One of these is the ability to physically touch and drag certain blocks around the three-dimensional playing field. The other is the ability to drag the entire cluster of blocks around in 45-degree increments in any direction. Or, in other words, to change your perspective.

Perspecto takes considerable glee in playing with this shift in viewpoint. Boxes turn into long lines, which turn into large L-shapes, all depending on the angle you view them from.

Touch and drag away from the blocks to change your perspective

The game keeps things fresh across its 90 levels by introducing a series of different block types. There are blocks that can move freely, those that slide until stopped, and those that follow the laws of gravity.

There’s nothing to write home about here from a visual perspective. There’s no real style or panache to the chunky 3D graphics, while the background is a rather generic star field. Nor is the music particularly memorable – a rather subdued electronica burble fulfilling the role of aural wallpaper.

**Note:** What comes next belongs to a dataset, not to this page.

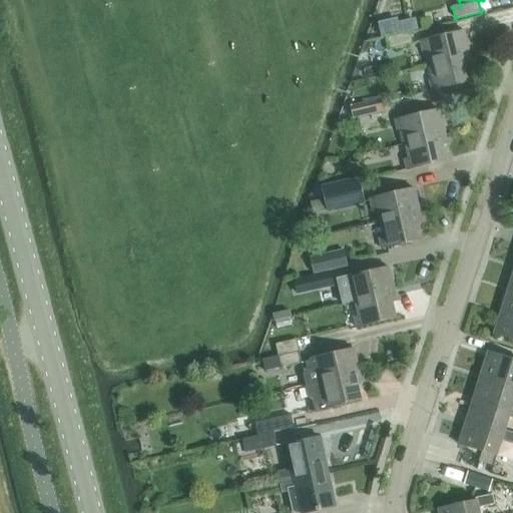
[(396,21),(380,25),(382,37),(416,29),(414,21),(397,25),(396,21)]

It’s an extremely simple-looking game

In its favor, this simple approach makes the game’s visual tricks a little easier to parse. While your brain might complain at the logical disconnect between 2D and 3D patterns, it remains remarkably easy to decode the language of each conundrum within seconds. It’s like a Rubik’s Cube in its tactile simplicity.

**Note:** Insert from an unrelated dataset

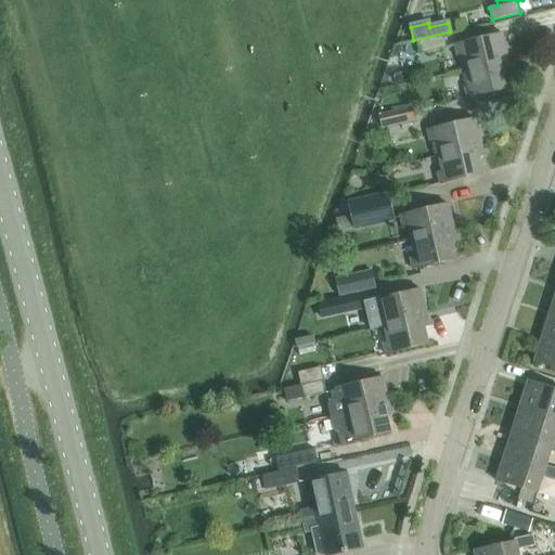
[(465,71),(508,61),(502,34),(454,44),(456,56),(462,55),(465,71)]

As that suggests, the controls are pretty sharp too. You touch and drag on marked blocks to move them, and touch and drag outside of the playing field to change your perspective. Simple.

These blocks are free-sliding

If we were to level one complaint at Perspecto, it’s that the game’s level layout doesn’t get into the spirit of things. It would have been nice if we could have some measure of choice over the order in which we tackled its conundrums – particularly when you get impossibly stuck on a level and could really do with trying something else. As it is, you need to plough through the stages in a strictly linear fashion.

Other than this, and a general sense of familiarity with the game’s premise (if not strictly its execution), there’s little wrong with Perspecto. It’s an extremely competent, gently taxing perspective puzzler that forces you to look at things from a slightly different angle.